The Court also found that the prosecutor’s argument was an improper appeal to the jury’s prejudice against criminal defense attorneys. The prosecutor’s comments attacked the entire segment of the Bar who provided defense services to criminal defendants, suggesting to the jury that, as a group, criminal defense counsel must “engineer doubt” and “muddy the waters” in order “to distract [the jurors] from the evidence.” Ironically, this argument focused the jury’s attention away from the evidence in this particular case, and urged the jury to discount all arguments made by defense counsel in this case because of gamesmanship on the part of defense counsel generally.

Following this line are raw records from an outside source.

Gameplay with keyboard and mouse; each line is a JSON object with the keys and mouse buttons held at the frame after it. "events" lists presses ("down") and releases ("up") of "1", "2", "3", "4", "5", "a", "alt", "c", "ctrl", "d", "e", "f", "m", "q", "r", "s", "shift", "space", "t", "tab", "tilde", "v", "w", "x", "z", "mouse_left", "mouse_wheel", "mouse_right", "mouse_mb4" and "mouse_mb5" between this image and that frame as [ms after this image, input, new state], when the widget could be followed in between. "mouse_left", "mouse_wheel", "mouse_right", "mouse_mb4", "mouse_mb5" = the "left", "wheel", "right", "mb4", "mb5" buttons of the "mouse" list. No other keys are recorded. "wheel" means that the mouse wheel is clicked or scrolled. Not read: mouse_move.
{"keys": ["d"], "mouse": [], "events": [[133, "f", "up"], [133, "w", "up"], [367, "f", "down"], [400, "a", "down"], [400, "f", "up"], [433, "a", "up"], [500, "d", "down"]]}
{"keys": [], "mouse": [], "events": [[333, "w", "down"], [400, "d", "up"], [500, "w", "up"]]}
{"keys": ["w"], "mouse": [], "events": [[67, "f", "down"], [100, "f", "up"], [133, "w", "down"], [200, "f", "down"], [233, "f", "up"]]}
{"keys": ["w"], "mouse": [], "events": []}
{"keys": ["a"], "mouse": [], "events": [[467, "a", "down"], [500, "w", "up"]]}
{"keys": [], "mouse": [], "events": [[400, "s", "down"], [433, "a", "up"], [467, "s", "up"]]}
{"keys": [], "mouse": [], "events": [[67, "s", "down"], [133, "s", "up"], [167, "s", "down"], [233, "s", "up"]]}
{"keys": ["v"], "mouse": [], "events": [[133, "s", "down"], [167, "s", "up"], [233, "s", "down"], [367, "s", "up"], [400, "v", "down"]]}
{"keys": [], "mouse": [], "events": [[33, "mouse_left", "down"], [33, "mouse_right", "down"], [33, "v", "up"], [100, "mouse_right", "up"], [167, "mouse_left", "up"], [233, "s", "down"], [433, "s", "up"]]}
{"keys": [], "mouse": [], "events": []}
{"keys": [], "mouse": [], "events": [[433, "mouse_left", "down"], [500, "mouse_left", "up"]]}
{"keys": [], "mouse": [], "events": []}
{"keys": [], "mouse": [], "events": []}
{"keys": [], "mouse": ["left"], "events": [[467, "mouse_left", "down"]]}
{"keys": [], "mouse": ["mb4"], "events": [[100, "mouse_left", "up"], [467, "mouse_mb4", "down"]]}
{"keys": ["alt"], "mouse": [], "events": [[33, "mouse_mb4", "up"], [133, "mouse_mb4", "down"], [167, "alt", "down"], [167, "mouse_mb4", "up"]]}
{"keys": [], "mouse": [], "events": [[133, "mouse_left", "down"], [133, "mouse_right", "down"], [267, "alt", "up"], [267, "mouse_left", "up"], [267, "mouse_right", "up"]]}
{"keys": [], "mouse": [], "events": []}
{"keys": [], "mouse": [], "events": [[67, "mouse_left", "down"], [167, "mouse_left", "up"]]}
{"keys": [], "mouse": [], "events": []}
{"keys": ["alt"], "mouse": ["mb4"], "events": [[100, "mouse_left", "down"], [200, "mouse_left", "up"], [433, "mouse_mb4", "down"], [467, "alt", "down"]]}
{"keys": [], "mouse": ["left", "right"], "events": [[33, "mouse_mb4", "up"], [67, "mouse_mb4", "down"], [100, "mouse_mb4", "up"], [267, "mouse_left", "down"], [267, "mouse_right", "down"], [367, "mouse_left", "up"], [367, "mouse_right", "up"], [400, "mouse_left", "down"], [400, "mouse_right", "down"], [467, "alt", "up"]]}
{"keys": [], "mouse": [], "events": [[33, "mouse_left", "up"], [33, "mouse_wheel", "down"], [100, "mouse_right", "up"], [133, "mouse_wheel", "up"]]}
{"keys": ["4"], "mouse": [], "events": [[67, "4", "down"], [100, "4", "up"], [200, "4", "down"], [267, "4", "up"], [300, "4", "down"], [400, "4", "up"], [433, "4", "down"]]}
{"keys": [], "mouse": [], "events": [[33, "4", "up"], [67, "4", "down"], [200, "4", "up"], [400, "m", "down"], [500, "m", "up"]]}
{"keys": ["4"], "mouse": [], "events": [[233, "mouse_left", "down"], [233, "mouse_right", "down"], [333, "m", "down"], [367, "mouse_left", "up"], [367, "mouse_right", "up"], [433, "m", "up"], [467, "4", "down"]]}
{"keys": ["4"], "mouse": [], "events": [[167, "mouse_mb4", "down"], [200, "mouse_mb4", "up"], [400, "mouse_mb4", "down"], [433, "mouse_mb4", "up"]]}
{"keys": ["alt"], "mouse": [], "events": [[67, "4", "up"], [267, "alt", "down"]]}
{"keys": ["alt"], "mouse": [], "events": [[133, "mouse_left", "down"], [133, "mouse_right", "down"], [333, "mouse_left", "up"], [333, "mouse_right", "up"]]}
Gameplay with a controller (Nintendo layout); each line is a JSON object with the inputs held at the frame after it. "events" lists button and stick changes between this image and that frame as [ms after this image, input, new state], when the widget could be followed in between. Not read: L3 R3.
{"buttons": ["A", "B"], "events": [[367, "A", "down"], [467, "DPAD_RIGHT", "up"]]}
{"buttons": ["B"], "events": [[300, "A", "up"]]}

The Court ultimately ruled “In a case that turned on the credibility of a single witness, we cannot say that we are persuaded beyond a reasonable doubt that this error was harmless. Consequently, even if we had not concluded that the conviction had to be vacated for the reasons set forth in the previous section of this opinion, we would vacate the conviction and remand for further proceedings on the basis of this error.”

Read the full opinion here:
The Court of Special Appeals of Maryland

This matter was once again set for trial in May of 2012 in the Circuit Court for Charles County, Maryland, and the jury was unable to reach a verdict and a mistrial was declared.

This matter was then set for another jury trial which was held on April 29, 2013, and concluded with a NOT GUILTY as to the remaining count of Second Degree Rape.

This was a long journey for the Defendant and resulted in total vindication.

Once again, it’s hard to beat a man who never gives up.